Another benefit, which often goes unnoticed, is that MCNs reduce the risks for brands working with KOLs. The MCNs make connections to those that are recognized within the industry, as there are some fake companies that are involved in massive fraud and so all parties involved must take care. For brands working with individual KOLs, if anything unexpected happened, such as the KOL can’t conduct their livestream content due to sickness or any other reason, then network’s are very useful for managing the situation and finding a replacement or another solution to compensate brands.
The dark side of China Multi-Channel Networks
While working with an MCN can simplify a KOL relationship, there are a number of other risks both for KOLs and brands when it comes to working through Multi-Channel Networks.
KOLs often don’t receive fair payment from MCNs and this has resulted in many KOLs terminating relationships with them.
There is a saying in the KOLs industry that, a few years ago, KOLs were busy signing contracts with MCNs and now they are busy terminating their collaboration. Lin Chen (Bilibili: @林晨同学), a vlogger that become well-known because of the videos he shot during the Wuhan lockdown, sued his previous MCN Bucha Lvxing (不差旅行).
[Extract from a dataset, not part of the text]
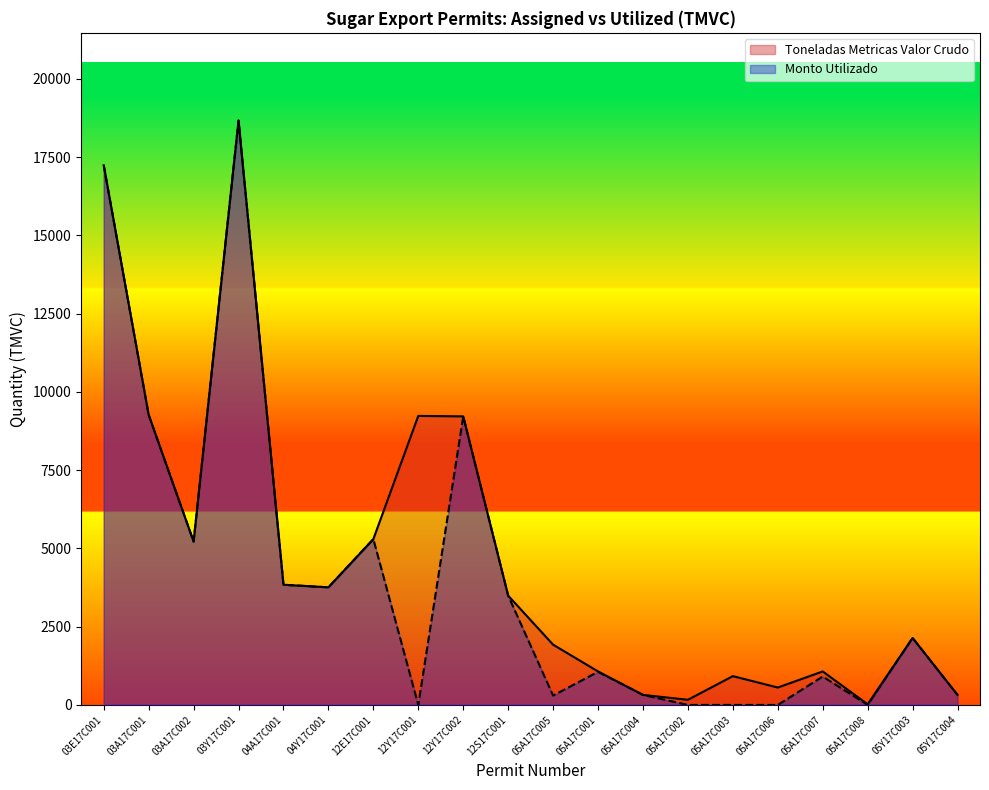

At how many categories does at least one series exceed 2848?

10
He took legal action because the network asked him to insert advertisements in his Wuhan videos, but Lin thought those videos were not suitable for commercial use. The MCN said if he didn’t do so, he would have to pay 3 million RMB for the penalty. Lin was not the only victim of those unfair regulations set by some of the MCNs, there were other KOLs also expressing that they were not being treated well. Some were brave enough to expose their experiences publicly, while others paid a large penalty amounts and cut ties with their network.
On the other hand, the risk for brands to work with Multi-Channel Networks is that they may get low-quality content creators, sourcing KOLs that don’t necessarily best represent the brand, instead they might be chosen just for the high number of followers they have. Which means brands might not see results like sales conversions for a long time.
Since it’s nearly impossible to avoid working with a Multi-Channel Network in China when it comes to KOL marketing, and the market is still in an early developing age, brands really need to do their own research and learn which MCN can be trusted before reaching out.